Good luck Mr. Hubbard and i hope things work out as you intend.  Thanks for a *great *forum.  Best place on the net for all things Martial Arts.


----------



## Tames D

Let's see. First you are inquiring about cancer treatments. And now this. Is there something you're not telling us? PM me if there is anything I can help you with.


----------



## Jade Tigress

Take all the time you need Bob. We'll hold the fort down.


----------



## tshadowchaser

Relax and take all the time you need.


----------



## terryl965

Bob I hope everything is fine with you and yours, if there is anything that any of us can do please ask. I know I am not able to do alot but I can certainly leaned a ear if you ever need one.


----------



## bluekey88

Do what you have to do.  You'll be missed, but we'll be here if you need us.  Good luck with what you have to do.


----------



## Bob Hubbard

Just to set some minds at ease, neither I nor my wife are the one with cancer. It's someone close to me however, and that's at the forefront of my thoughts as of late.  Rest of stuff, is just business and other obligations pulling me temporarily away. Things'll be back to normal shortly. But I thank you all for the well wishes and kind thoughts.  I may be taking a few of those offers to vent up down the road.

:asian:


----------



## Blade96

Oh Bob! I'm really sorry. My aunt had cancer, and recently they found cancer in one of my cousins. My grandma has some too. All are well though, and I really hope the same for that special someone really close to you!

All good wishes.

You have always my support.

Your friend,

~ Blade ~


----------



## Xue Sheng

Hope all is well.

And after this.... maybe it is time for a vacation


----------



## kidswarrior

Bob Hubbard said:


> Just to set some minds at ease, neither I nor my wife are the one with cancer. It's someone close to me however, and that's at the forefront of my thoughts as of late.  Rest of stuff, is just business and other obligations pulling me temporarily away. Things'll be back to normal shortly. But I thank you all for the well wishes and kind thoughts.  I may be taking a few of those offers to vent up down the road.

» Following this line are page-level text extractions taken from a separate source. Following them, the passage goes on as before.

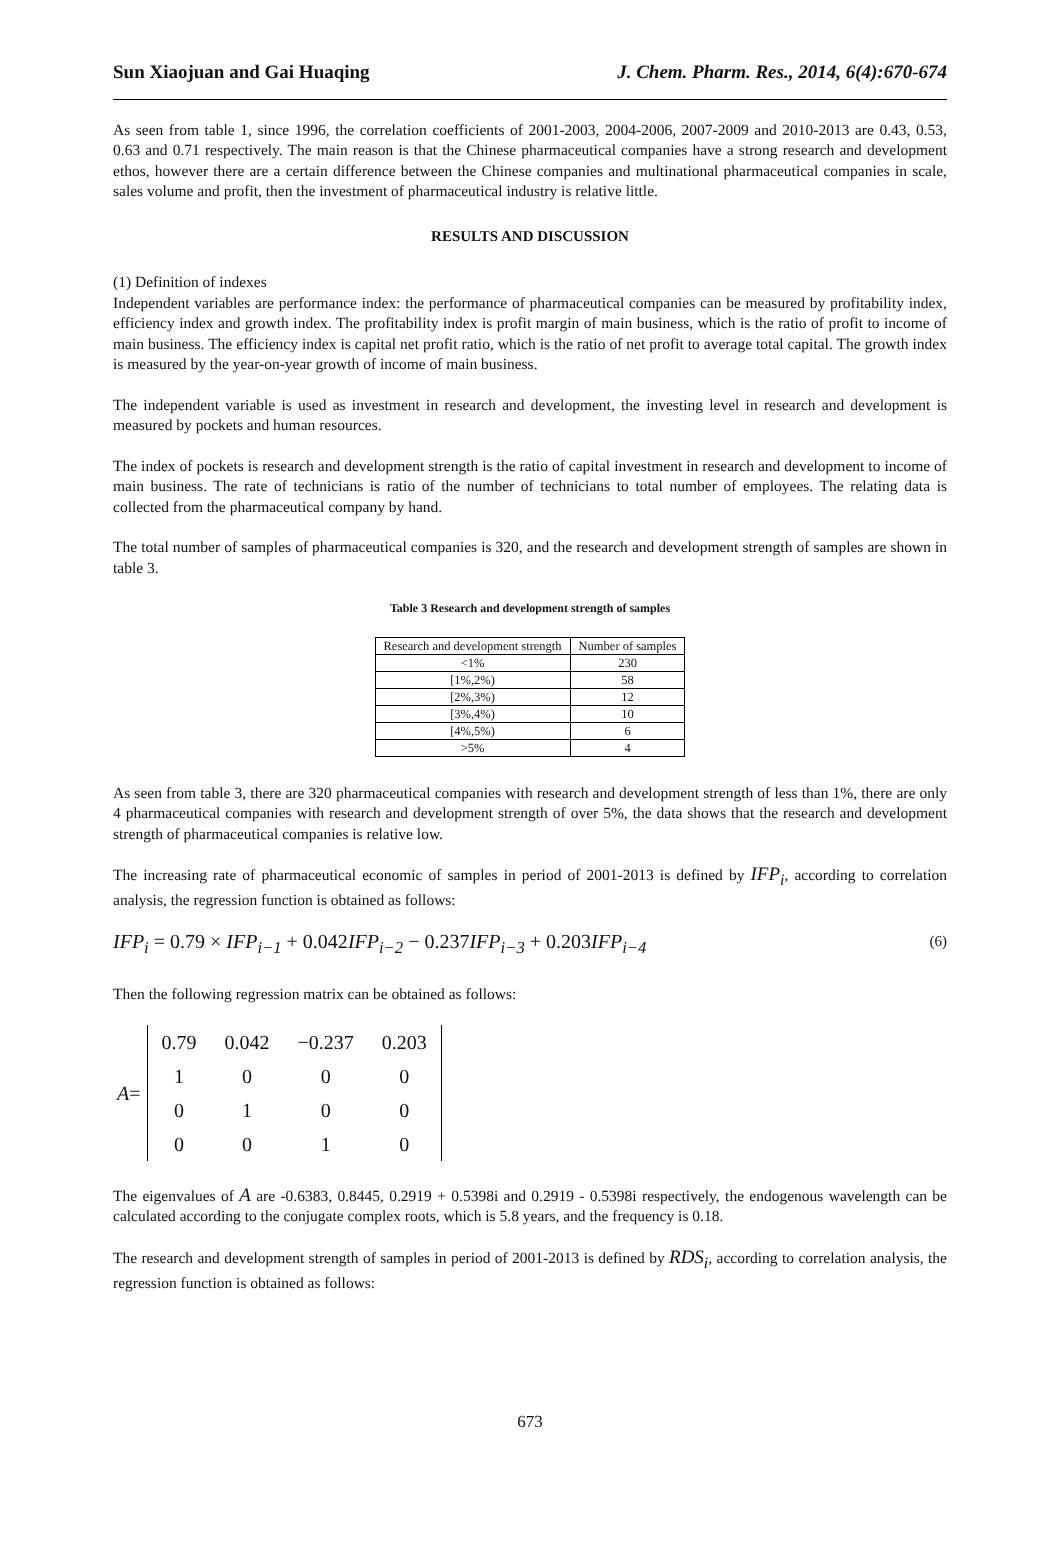Sun Xiaojuan and Gai Huaqing J. Chem. Pharm. Res., 2014, 6(4):670-674
As seen from table 1, since 1996, the correlation coefficients of 2001-2003, 2004-2006, 2007-2009 and 2010-2013 are 0.43, 0.53, 0.63 and 0.71 respectively. The main reason is that the Chinese pharmaceutical companies have a strong research and development ethos, however there are a certain difference between the Chinese companies and multinational pharmaceutical companies in scale, sales volume and profit, then the investment of pharmaceutical industry is relative little.
RESULTS AND DISCUSSION
(1) Definition of indexes
Independent variables are performance index: the performance of pharmaceutical companies can be measured by profitability index, efficiency index and growth index. The profitability index is profit margin of main business, which is the ratio of profit to income of main business. The efficiency index is capital net profit ratio, which is the ratio of net profit to average total capital. The growth index is measured by the year-on-year growth of income of main business.
The independent variable is used as investment in research and development, the investing level in research and development is measured by pockets and human resources.
The index of pockets is research and development strength is the ratio of capital investment in research and development to income of main business. The rate of technicians is ratio of the number of technicians to total number of employees. The relating data is collected from the pharmaceutical company by hand.
The total number of samples of pharmaceutical companies is 320, and the research and development strength of samples are shown in table 3.
Table 3 Research and development strength of samples
| Research and development strength | Number of samples |
| --- | --- |
| <1% | 230 |
| [1%,2%) | 58 |
| [2%,3%) | 12 |
| [3%,4%) | 10 |
| [4%,5%) | 6 |
| >5% | 4 |
As seen from table 3, there are 320 pharmaceutical companies with research and development strength of less than 1%, there are only 4 pharmaceutical companies with research and development strength of over 5%, the data shows that the research and development strength of pharmaceutical companies is relative low.
The increasing rate of pharmaceutical economic of samples in period of 2001-2013 is defined by IFP<sub>i</sub>, according to correlation analysis, the regression function is obtained as follows:
IFP<sub>i</sub> = 0.79 × IFP<sub>i−1</sub> + 0.042IFP<sub>i−2</sub> − 0.237IFP<sub>i−3</sub> + 0.203IFP<sub>i−4</sub> (6)
Then the following regression matrix can be obtained as follows:
A =
| 0.79 | 0.042 | −0.237 | 0.203 |
| 1 | 0 | 0 | 0 |
| 0 | 1 | 0 | 0 |
| 0 | 0 | 1 | 0 |
The eigenvalues of A are -0.6383, 0.8445, 0.2919 + 0.5398i and 0.2919 - 0.5398i respectively, the endogenous wavelength can be calculated according to the conjugate complex roots, which is 5.8 years, and the frequency is 0.18.
The research and development strength of samples in period of 2001-2013 is defined by RDS<sub>i</sub>, according to correlation analysis, the regression function is obtained as follows:
673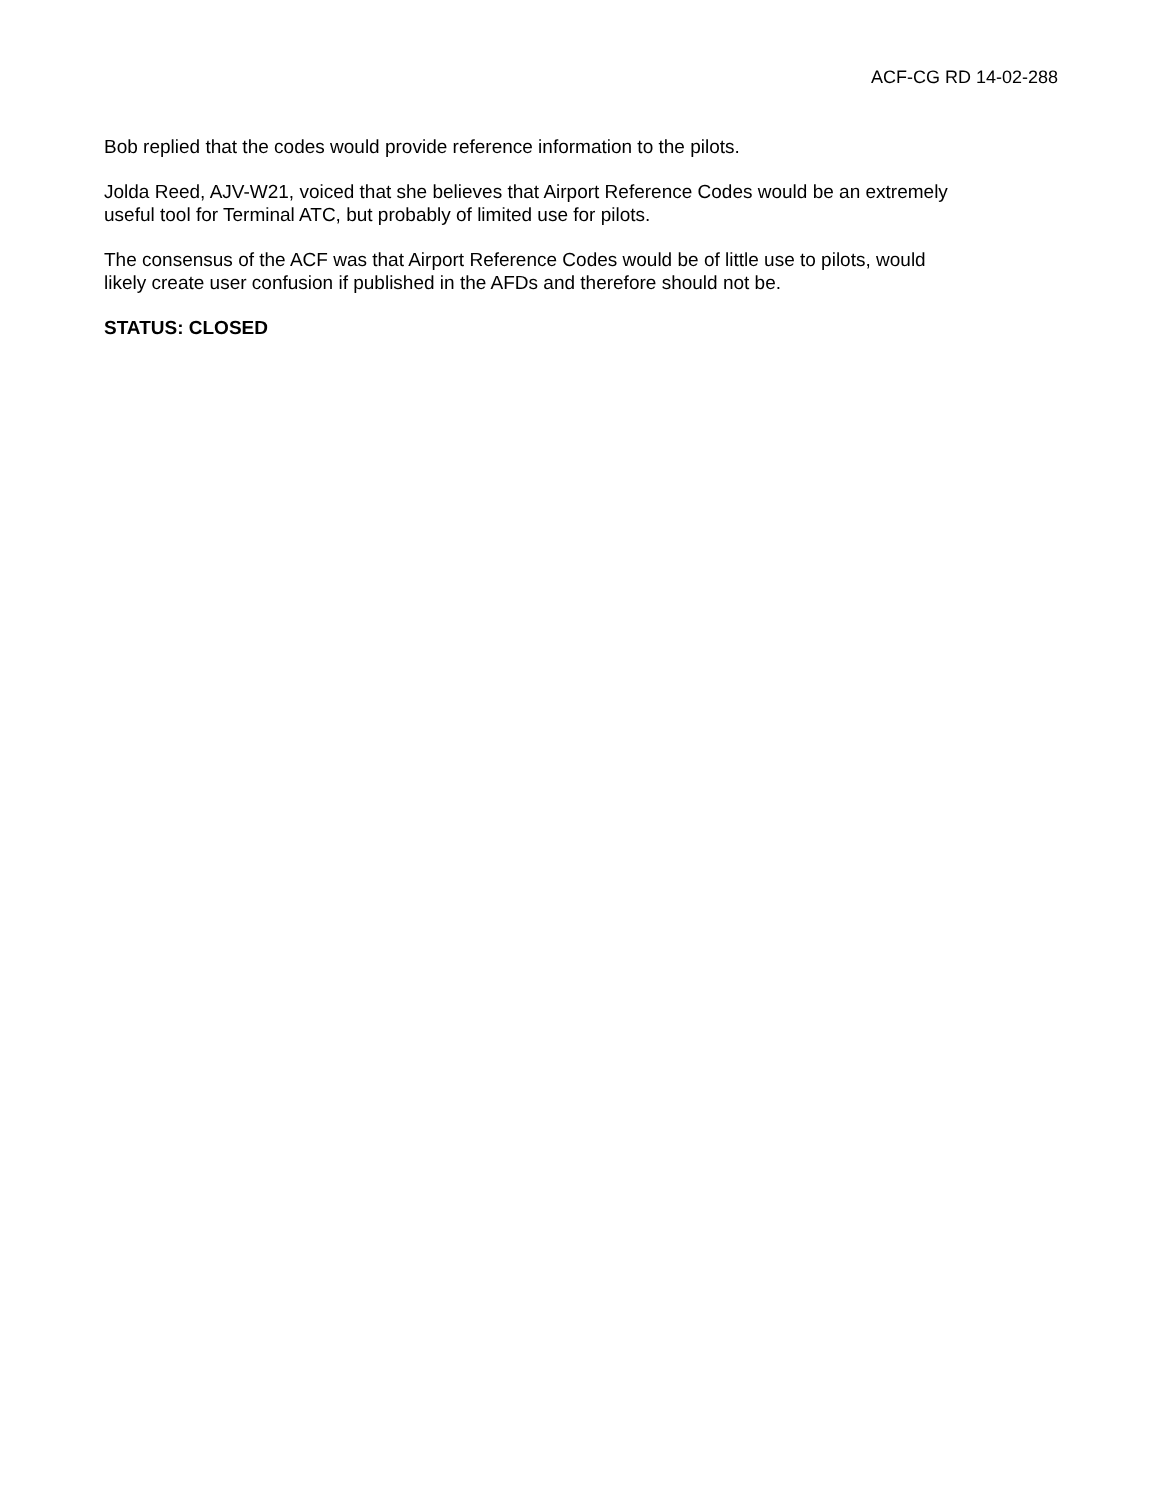ACF-CG RD 14-02-288
Bob replied that the codes would provide reference information to the pilots.
Jolda Reed, AJV-W21, voiced that she believes that Airport Reference Codes would be an extremely
useful tool for Terminal ATC, but probably of limited use for pilots.
The consensus of the ACF was that Airport Reference Codes would be of little use to pilots, would
likely create user confusion if published in the AFDs and therefore should not be.
STATUS: CLOSED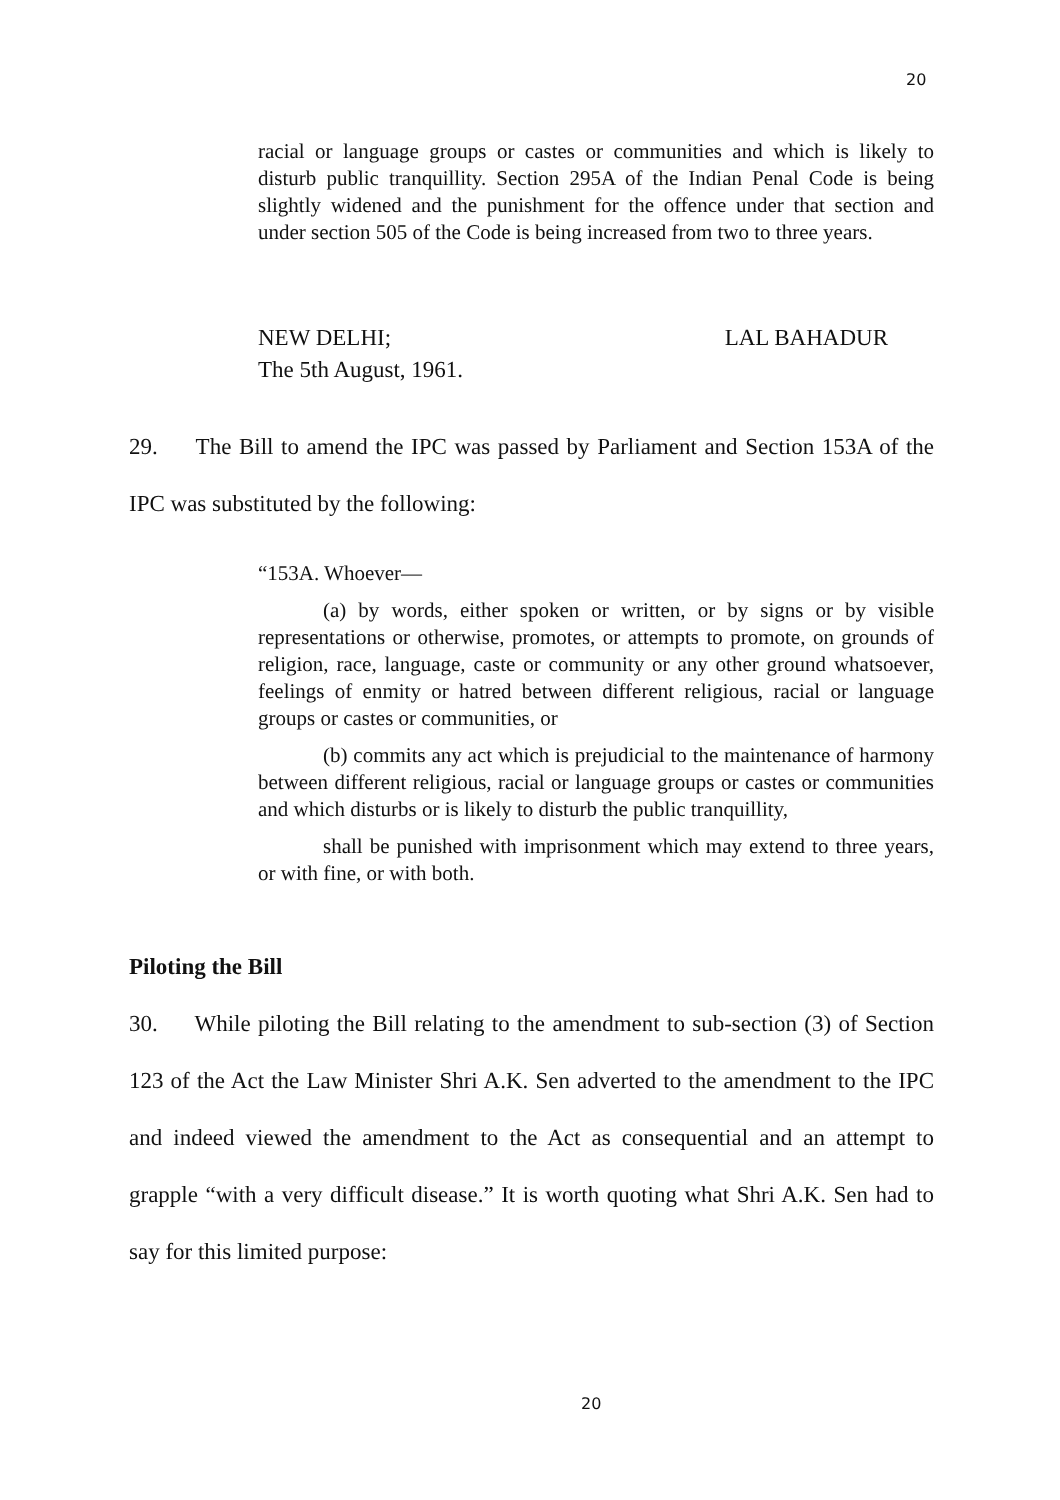20
racial or language groups or castes or communities and which is likely to disturb public tranquillity. Section 295A of the Indian Penal Code is being slightly widened and the punishment for the offence under that section and under section 505 of the Code is being increased from two to three years.
NEW DELHI; LAL BAHADUR
The 5th August, 1961.
29. The Bill to amend the IPC was passed by Parliament and Section 153A of the IPC was substituted by the following:
“153A. Whoever—
(a) by words, either spoken or written, or by signs or by visible representations or otherwise, promotes, or attempts to promote, on grounds of religion, race, language, caste or community or any other ground whatsoever, feelings of enmity or hatred between different religious, racial or language groups or castes or communities, or
(b) commits any act which is prejudicial to the maintenance of harmony between different religious, racial or language groups or castes or communities and which disturbs or is likely to disturb the public tranquillity,
shall be punished with imprisonment which may extend to three years, or with fine, or with both.
Piloting the Bill
30. While piloting the Bill relating to the amendment to sub-section (3) of Section 123 of the Act the Law Minister Shri A.K. Sen adverted to the amendment to the IPC and indeed viewed the amendment to the Act as consequential and an attempt to grapple “with a very difficult disease.” It is worth quoting what Shri A.K. Sen had to say for this limited purpose:
20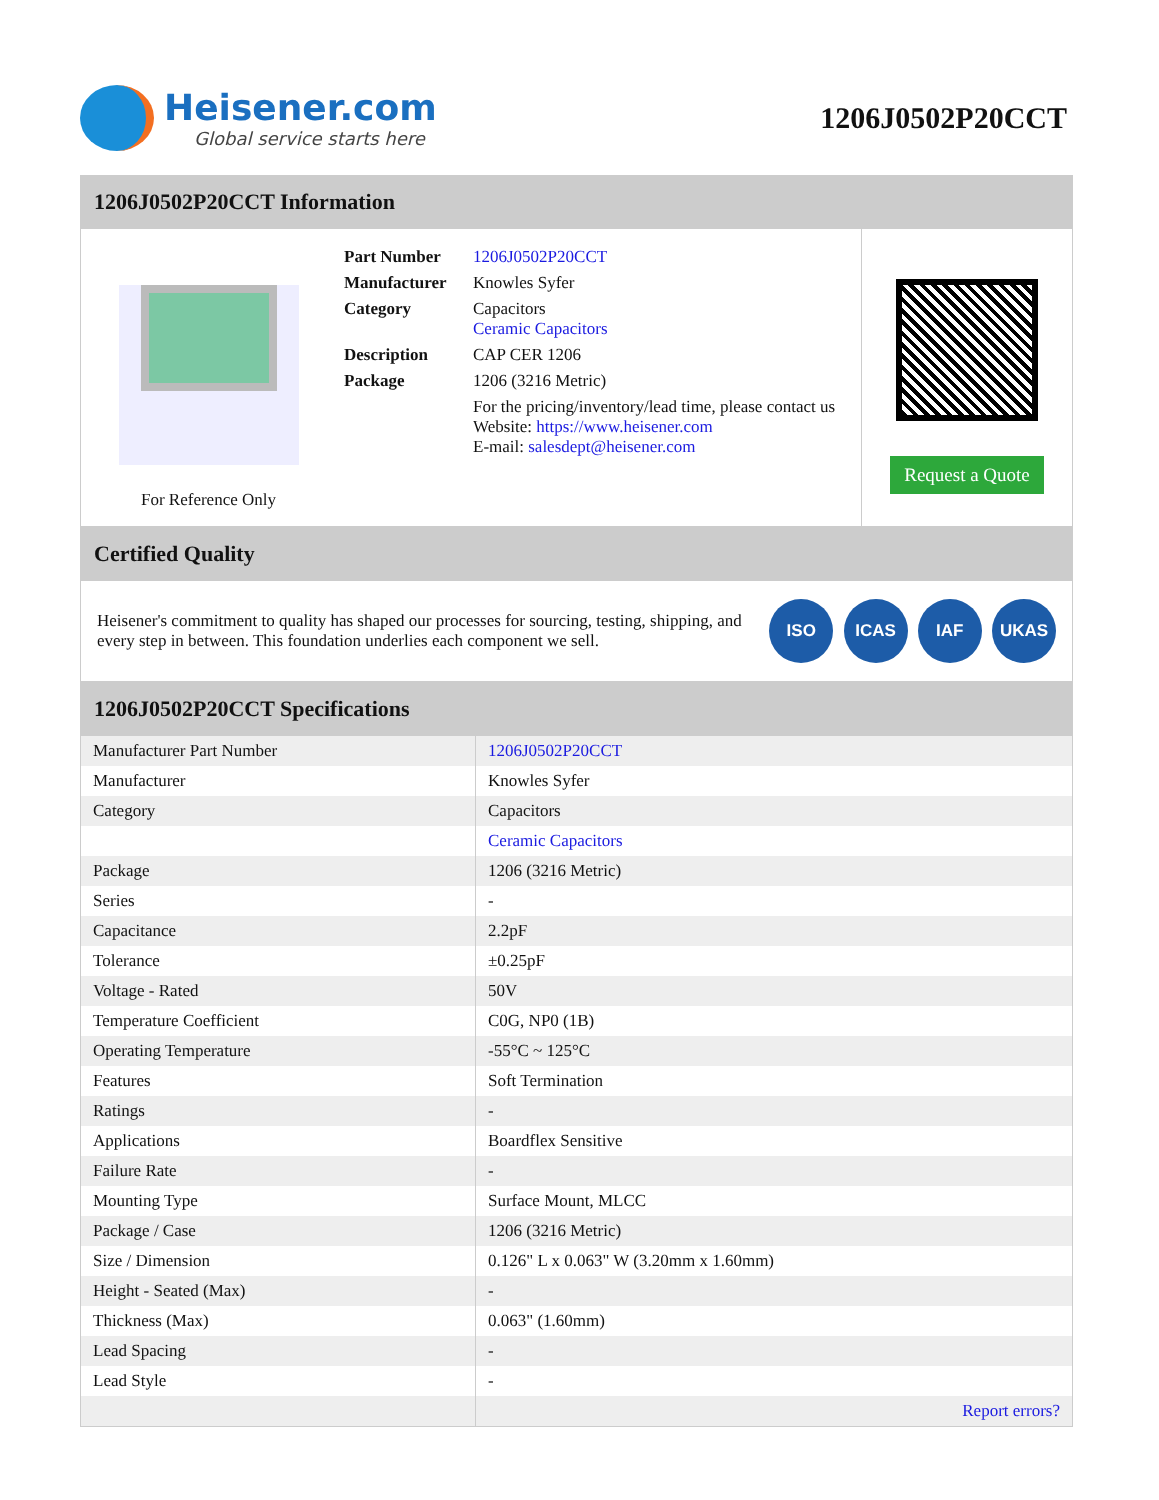Heisener.com
Global service starts here
1206J0502P20CCT
1206J0502P20CCT Information
For Reference Only
| Part Number | 1206J0502P20CCT |
| Manufacturer | Knowles Syfer |
| Category | Capacitors Ceramic Capacitors |
| Description | CAP CER 1206 |
| Package | 1206 (3216 Metric) |
| | For the pricing/inventory/lead time, please contact us Website: https://www.heisener.com E-mail: salesdept@heisener.com |
Request a Quote
Certified Quality
Heisener's commitment to quality has shaped our processes for sourcing, testing, shipping, and every step in between. This foundation underlies each component we sell.
ISO ICAS IAF UKAS
1206J0502P20CCT Specifications
| Manufacturer Part Number | 1206J0502P20CCT |
| Manufacturer | Knowles Syfer |
| Category | Capacitors |
| | Ceramic Capacitors |
| Package | 1206 (3216 Metric) |
| Series | - |
| Capacitance | 2.2pF |
| Tolerance | ±0.25pF |
| Voltage - Rated | 50V |
| Temperature Coefficient | C0G, NP0 (1B) |
| Operating Temperature | -55°C ~ 125°C |
| Features | Soft Termination |
| Ratings | - |
| Applications | Boardflex Sensitive |
| Failure Rate | - |
| Mounting Type | Surface Mount, MLCC |
| Package / Case | 1206 (3216 Metric) |
| Size / Dimension | 0.126" L x 0.063" W (3.20mm x 1.60mm) |
| Height - Seated (Max) | - |
| Thickness (Max) | 0.063" (1.60mm) |
| Lead Spacing | - |
| Lead Style | - |
| | Report errors? |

All the best to them and to you. That's a very difficult situation, even with the best possible outcome, and I applaud you for taking it on. :asian:


----------



## dbell

Time away from things is very important to health.  Don't sweat it here, as you said there is a strong team here you built up to help you out!  They will do a good job while you are gone!

We will miss you (or at least I will), but other things do need taken care of too!

May God be with the one with Cancer (and all for that matter!) and may all work out well in the end!


----------



## David43515

Dungeonworks took the words out of my mouth.







We`ll be okay for a while without you Bob, but it`ll be quiet here while you`re gone. I hope you can get things worked out and our prayers are with your friend.


----------



## Bob Hubbard

I'm popping in a bit, mostly when I have a few minutes to respond to pms.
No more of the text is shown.